Look through the listing below for the line containing "Figure 11: Zero-correlation". Copy it and each line after it up to and including the line containing "Table 4. Enzyme inhibition essay.", exactly, leaving out pictures.

• Records for the task:
»»
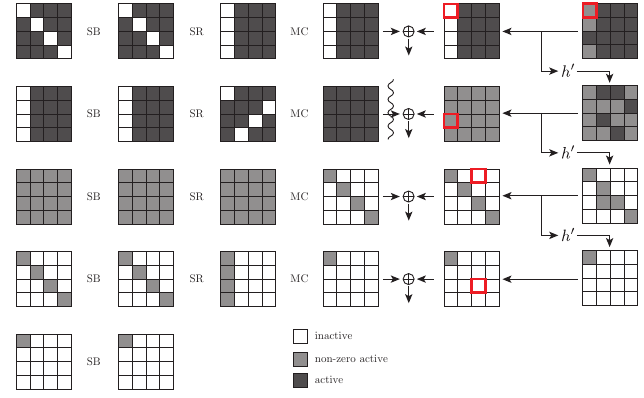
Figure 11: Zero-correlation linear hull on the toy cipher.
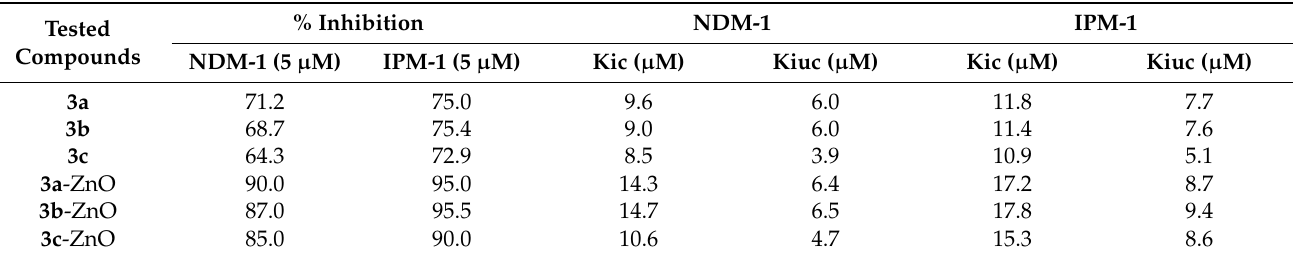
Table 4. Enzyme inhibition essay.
««
»»
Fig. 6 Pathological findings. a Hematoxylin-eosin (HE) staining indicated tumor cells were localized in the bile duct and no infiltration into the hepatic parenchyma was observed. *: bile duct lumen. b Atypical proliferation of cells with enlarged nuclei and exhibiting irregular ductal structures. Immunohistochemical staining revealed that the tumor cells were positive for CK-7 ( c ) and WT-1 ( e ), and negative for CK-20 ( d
««
• Answer section:
Figure 11: Zero-correlation linear hull on the toy cipher.
Table 4. Enzyme inhibition essay.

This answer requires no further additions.